● EXERCISE
Put every line of the data below into a JSON list of strings, one string per line, leaving out any blank lines.

GIVEN ENTRIES Start Marker

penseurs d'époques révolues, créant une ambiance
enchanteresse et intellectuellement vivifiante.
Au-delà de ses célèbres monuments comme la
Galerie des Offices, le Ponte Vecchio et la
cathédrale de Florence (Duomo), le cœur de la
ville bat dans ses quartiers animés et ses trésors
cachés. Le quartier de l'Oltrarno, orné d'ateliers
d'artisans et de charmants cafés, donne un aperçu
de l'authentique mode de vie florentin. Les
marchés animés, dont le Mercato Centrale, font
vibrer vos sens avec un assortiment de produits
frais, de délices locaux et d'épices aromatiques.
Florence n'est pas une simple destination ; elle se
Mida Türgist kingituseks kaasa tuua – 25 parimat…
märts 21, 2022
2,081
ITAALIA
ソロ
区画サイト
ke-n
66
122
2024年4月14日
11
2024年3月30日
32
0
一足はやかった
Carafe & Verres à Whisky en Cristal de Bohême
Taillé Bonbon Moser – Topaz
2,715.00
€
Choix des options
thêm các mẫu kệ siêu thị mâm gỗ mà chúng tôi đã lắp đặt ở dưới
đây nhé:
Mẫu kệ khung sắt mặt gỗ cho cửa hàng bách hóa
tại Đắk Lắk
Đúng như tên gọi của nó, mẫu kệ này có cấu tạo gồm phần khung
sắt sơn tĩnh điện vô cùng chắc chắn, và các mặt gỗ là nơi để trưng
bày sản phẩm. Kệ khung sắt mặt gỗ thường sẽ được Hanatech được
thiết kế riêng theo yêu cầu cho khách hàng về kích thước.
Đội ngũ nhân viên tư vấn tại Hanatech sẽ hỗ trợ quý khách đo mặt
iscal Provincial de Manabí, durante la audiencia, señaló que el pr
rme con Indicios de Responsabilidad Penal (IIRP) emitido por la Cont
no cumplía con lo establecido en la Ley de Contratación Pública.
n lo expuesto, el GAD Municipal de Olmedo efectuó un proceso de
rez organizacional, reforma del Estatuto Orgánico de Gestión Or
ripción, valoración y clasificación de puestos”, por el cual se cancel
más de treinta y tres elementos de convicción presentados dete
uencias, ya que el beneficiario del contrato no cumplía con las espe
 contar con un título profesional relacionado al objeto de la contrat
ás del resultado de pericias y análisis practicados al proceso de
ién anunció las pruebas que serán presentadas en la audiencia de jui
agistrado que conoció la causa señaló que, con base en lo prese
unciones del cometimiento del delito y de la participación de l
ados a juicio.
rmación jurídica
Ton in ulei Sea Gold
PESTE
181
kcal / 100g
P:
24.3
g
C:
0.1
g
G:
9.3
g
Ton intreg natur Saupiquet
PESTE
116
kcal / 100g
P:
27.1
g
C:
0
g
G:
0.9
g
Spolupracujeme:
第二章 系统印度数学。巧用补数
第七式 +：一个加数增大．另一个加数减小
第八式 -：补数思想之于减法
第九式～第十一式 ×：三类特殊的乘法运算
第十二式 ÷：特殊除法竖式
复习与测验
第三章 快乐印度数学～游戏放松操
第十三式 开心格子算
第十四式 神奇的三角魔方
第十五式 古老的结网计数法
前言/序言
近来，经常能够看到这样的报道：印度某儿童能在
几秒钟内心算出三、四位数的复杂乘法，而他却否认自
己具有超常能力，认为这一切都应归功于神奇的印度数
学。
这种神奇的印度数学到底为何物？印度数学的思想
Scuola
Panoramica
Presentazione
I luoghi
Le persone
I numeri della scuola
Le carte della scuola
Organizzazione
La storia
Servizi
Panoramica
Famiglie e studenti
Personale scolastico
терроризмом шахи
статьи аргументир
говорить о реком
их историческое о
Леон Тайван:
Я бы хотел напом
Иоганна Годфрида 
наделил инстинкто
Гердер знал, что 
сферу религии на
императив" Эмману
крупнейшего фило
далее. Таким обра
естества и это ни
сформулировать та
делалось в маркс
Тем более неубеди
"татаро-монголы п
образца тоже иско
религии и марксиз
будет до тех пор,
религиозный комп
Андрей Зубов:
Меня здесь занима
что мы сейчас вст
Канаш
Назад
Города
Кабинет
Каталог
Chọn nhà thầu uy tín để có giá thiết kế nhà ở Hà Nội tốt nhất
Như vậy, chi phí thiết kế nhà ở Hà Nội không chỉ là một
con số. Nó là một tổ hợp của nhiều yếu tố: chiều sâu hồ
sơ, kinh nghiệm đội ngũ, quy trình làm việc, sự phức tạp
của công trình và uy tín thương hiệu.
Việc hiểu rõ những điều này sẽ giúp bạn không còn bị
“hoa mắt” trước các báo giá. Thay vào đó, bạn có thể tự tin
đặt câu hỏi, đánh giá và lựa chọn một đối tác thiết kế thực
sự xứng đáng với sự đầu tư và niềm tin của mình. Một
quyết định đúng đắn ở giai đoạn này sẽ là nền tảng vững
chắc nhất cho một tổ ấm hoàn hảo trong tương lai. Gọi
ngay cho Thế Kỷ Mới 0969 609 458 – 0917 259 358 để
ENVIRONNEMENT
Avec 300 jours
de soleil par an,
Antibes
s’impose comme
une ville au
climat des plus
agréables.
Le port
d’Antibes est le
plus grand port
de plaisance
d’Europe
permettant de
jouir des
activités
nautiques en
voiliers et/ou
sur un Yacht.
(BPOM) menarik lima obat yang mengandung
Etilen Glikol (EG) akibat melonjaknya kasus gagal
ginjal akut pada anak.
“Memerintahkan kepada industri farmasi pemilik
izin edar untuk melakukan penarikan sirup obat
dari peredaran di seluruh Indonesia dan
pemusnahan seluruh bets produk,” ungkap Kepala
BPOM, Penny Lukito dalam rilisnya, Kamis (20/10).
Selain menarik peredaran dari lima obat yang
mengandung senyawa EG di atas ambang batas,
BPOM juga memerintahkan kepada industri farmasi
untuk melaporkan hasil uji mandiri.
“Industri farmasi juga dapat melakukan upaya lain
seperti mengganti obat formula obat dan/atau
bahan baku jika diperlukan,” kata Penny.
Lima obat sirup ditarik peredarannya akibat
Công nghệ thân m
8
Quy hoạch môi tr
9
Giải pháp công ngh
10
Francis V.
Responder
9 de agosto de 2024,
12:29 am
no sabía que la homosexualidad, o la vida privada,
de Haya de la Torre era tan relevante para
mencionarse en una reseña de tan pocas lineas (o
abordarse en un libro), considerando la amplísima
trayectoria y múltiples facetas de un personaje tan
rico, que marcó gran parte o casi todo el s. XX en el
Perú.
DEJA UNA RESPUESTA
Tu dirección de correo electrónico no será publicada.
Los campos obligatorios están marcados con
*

GIVEN ENTRIES End Marker

● RESULT OF THE TASK
[
  "penseurs d'époques révolues, créant une ambiance",
  "enchanteresse et intellectuellement vivifiante.",
  "Au-delà de ses célèbres monuments comme la",
  "Galerie des Offices, le Ponte Vecchio et la",
  "cathédrale de Florence (Duomo), le cœur de la",
  "ville bat dans ses quartiers animés et ses trésors",
  "cachés. Le quartier de l'Oltrarno, orné d'ateliers",
  "d'artisans et de charmants cafés, donne un aperçu",
  "de l'authentique mode de vie florentin. Les",
  "marchés animés, dont le Mercato Centrale, font",
  "vibrer vos sens avec un assortiment de produits",
  "frais, de délices locaux et d'épices aromatiques.",
  "Florence n'est pas une simple destination ; elle se",
  "Mida Türgist kingituseks kaasa tuua – 25 parimat…",
  "märts 21, 2022",
  "2,081",
  "ITAALIA",
  "ソロ",
  "区画サイト",
  "ke-n",
  "66",
  "122",
  "2024年4月14日",
  "11",
  "2024年3月30日",
  "32",
  "0",
  "一足はやかった",
  "Carafe & Verres à Whisky en Cristal de Bohême",
  "Taillé Bonbon Moser – Topaz",
  "2,715.00",
  "€",
  "Choix des options",
  "thêm các mẫu kệ siêu thị mâm gỗ mà chúng tôi đã lắp đặt ở dưới",
  "đây nhé:",
  "Mẫu kệ khung sắt mặt gỗ cho cửa hàng bách hóa",
  "tại Đắk Lắk",
  "Đúng như tên gọi của nó, mẫu kệ này có cấu tạo gồm phần khung",
  "sắt sơn tĩnh điện vô cùng chắc chắn, và các mặt gỗ là nơi để trưng",
  "bày sản phẩm. Kệ khung sắt mặt gỗ thường sẽ được Hanatech được",
  "thiết kế riêng theo yêu cầu cho khách hàng về kích thước.",
  "Đội ngũ nhân viên tư vấn tại Hanatech sẽ hỗ trợ quý khách đo mặt",
  "iscal Provincial de Manabí, durante la audiencia, señaló que el pr",
  "rme con Indicios de Responsabilidad Penal (IIRP) emitido por la Cont",
  "no cumplía con lo establecido en la Ley de Contratación Pública.",
  "n lo expuesto, el GAD Municipal de Olmedo efectuó un proceso de",
  "rez organizacional, reforma del Estatuto Orgánico de Gestión Or",
  "ripción, valoración y clasificación de puestos”, por el cual se cancel",
  "más de treinta y tres elementos de convicción presentados dete",
  "uencias, ya que el beneficiario del contrato no cumplía con las espe",
  " contar con un título profesional relacionado al objeto de la contrat",
  "ás del resultado de pericias y análisis practicados al proceso de",
  "ién anunció las pruebas que serán presentadas en la audiencia de jui",
  "agistrado que conoció la causa señaló que, con base en lo prese",
  "unciones del cometimiento del delito y de la participación de l",
  "ados a juicio.",
  "rmación jurídica",
  "Ton in ulei Sea Gold",
  "PESTE",
  "181",
  "kcal / 100g",
  "P:",
  "24.3",
  "g",
  "C:",
  "0.1",
  "g",
  "G:",
  "9.3",
  "g",
  "Ton intreg natur Saupiquet",
  "PESTE",
  "116",
  "kcal / 100g",
  "P:",
  "27.1",
  "g",
  "C:",
  "0",
  "g",
  "G:",
  "0.9",
  "g",
  "Spolupracujeme:",
  "第二章 系统印度数学。巧用补数",
  "第七式 +：一个加数增大．另一个加数减小",
  "第八式 -：补数思想之于减法",
  "第九式～第十一式 ×：三类特殊的乘法运算",
  "第十二式 ÷：特殊除法竖式",
  "复习与测验",
  "第三章 快乐印度数学～游戏放松操",
  "第十三式 开心格子算",
  "第十四式 神奇的三角魔方",
  "第十五式 古老的结网计数法",
  "前言/序言",
  "近来，经常能够看到这样的报道：印度某儿童能在",
  "几秒钟内心算出三、四位数的复杂乘法，而他却否认自",
  "己具有超常能力，认为这一切都应归功于神奇的印度数",
  "学。",
  "这种神奇的印度数学到底为何物？印度数学的思想",
  "Scuola",
  "Panoramica",
  "Presentazione",
  "I luoghi",
  "Le persone",
  "I numeri della scuola",
  "Le carte della scuola",
  "Organizzazione",
  "La storia",
  "Servizi",
  "Panoramica",
  "Famiglie e studenti",
  "Personale scolastico",
  "терроризмом шахи",
  "статьи аргументир",
  "говорить о реком",
  "их историческое о",
  "Леон Тайван:",
  "Я бы хотел напом",
  "Иоганна Годфрида ",
  "наделил инстинкто",
  "Гердер знал, что ",
  "сферу религии на",
  "императив\" Эмману",
  "крупнейшего фило",
  "далее. Таким обра",
  "естества и это ни",
  "сформулировать та",
  "делалось в маркс",
  "Тем более неубеди",
  "\"татаро-монголы п",
  "образца тоже иско",
  "религии и марксиз",
  "будет до тех пор,",
  "религиозный комп",
  "Андрей Зубов:",
  "Меня здесь занима",
  "что мы сейчас вст",
  "Канаш",
  "Назад",
  "Города",
  "Кабинет",
  "Каталог",
  "Chọn nhà thầu uy tín để có giá thiết kế nhà ở Hà Nội tốt nhất",
  "Như vậy, chi phí thiết kế nhà ở Hà Nội không chỉ là một",
  "con số. Nó là một tổ hợp của nhiều yếu tố: chiều sâu hồ",
  "sơ, kinh nghiệm đội ngũ, quy trình làm việc, sự phức tạp",
  "của công trình và uy tín thương hiệu.",
  "Việc hiểu rõ những điều này sẽ giúp bạn không còn bị",
  "“hoa mắt” trước các báo giá. Thay vào đó, bạn có thể tự tin",
  "đặt câu hỏi, đánh giá và lựa chọn một đối tác thiết kế thực",
  "sự xứng đáng với sự đầu tư và niềm tin của mình. Một",
  "quyết định đúng đắn ở giai đoạn này sẽ là nền tảng vững",
  "chắc nhất cho một tổ ấm hoàn hảo trong tương lai. Gọi",
  "ngay cho Thế Kỷ Mới 0969 609 458 – 0917 259 358 để",
  "ENVIRONNEMENT",
  "Avec 300 jours",
  "de soleil par an,",
  "Antibes",
  "s’impose comme",
  "une ville au",
  "climat des plus",
  "agréables.",
  "Le port",
  "d’Antibes est le",
  "plus grand port",
  "de plaisance",
  "d’Europe",
  "permettant de",
  "jouir des",
  "activités",
  "nautiques en",
  "voiliers et/ou",
  "sur un Yacht.",
  "(BPOM) menarik lima obat yang mengandung",
  "Etilen Glikol (EG) akibat melonjaknya kasus gagal",
  "ginjal akut pada anak.",
  "“Memerintahkan kepada industri farmasi pemilik",
  "izin edar untuk melakukan penarikan sirup obat",
  "dari peredaran di seluruh Indonesia dan",
  "pemusnahan seluruh bets produk,” ungkap Kepala",
  "BPOM, Penny Lukito dalam rilisnya, Kamis (20/10).",
  "Selain menarik peredaran dari lima obat yang",
  "mengandung senyawa EG di atas ambang batas,",
  "BPOM juga memerintahkan kepada industri farmasi",
  "untuk melaporkan hasil uji mandiri.",
  "“Industri farmasi juga dapat melakukan upaya lain",
  "seperti mengganti obat formula obat dan/atau",
  "bahan baku jika diperlukan,” kata Penny.",
  "Lima obat sirup ditarik peredarannya akibat",
  "Công nghệ thân m",
  "8",
  "Quy hoạch môi tr",
  "9",
  "Giải pháp công ngh",
  "10",
  "Francis V.",
  "Responder",
  "9 de agosto de 2024,",
  "12:29 am",
  "no sabía que la homosexualidad, o la vida privada,",
  "de Haya de la Torre era tan relevante para",
  "mencionarse en una reseña de tan pocas lineas (o",
  "abordarse en un libro), considerando la amplísima",
  "trayectoria y múltiples facetas de un personaje tan",
  "rico, que marcó gran parte o casi todo el s. XX en el",
  "Perú.",
  "DEJA UNA RESPUESTA",
  "Tu dirección de correo electrónico no será publicada.",
  "Los campos obligatorios están marcados con",
  "*"
]